EDITORIAL: Veterans against war

We have all heard that war is hell. We see evidence of it as the Iraq war plays out on our television screens each night. For those who have served in wars, it’s a hell that they carry with them every day.

Having experienced the horrors of war firsthand, many veterans have come home to join the antiwar movement. Groups like Veterans for Peace, which holds its convention this week, play a special role in the peace movement.

As part of this year’s convention, attendees will make the trek from Seattle to the Peace Arch on the U.S.-Canadian border. Over 54 years ago, Paul Robeson gave a concert at the same spot. The sense of cross-border unity for peace that filled the 40,000 people who were at the 1952 concert remains today. The meeting between those at the convention and war resisters in Canada carries on Robeson’s legacy.

The cost of the Iraq war is constantly rising, both in terms of dollars and human lives. The peace movement’s demand of “Bring our troops home now!” is very much a matter of life or death for many servicemen and women who have been sent into harm’s way by the Bush administration.

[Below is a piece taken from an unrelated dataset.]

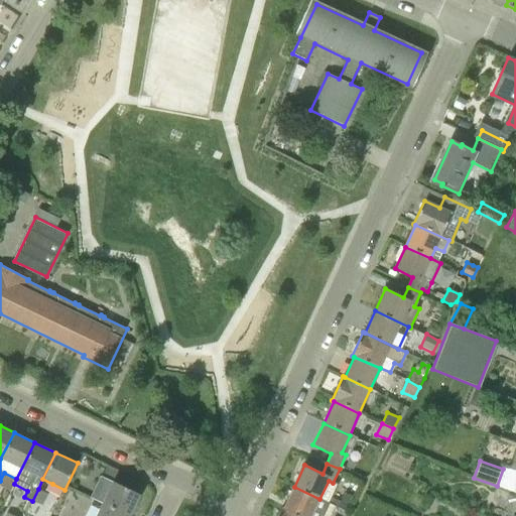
[(101,503),(130,515),(140,494),(113,481),(113,482),(102,476),(91,498),(101,503)]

The demand for the safe return of the troops and an end to this senseless war has been characterized as “anti-soldier” by the right wing. They have called it a “cut and run” policy. However, what can be more pro-soldier than wanting every soldier to come home alive? What can be more patriotic than peace?

As the Veterans for Peace convention gets underway, we should all follow their lead in the call for peace. Those who have served our country add strength to the patriotic, pro-soldier demand that all troops come home — now.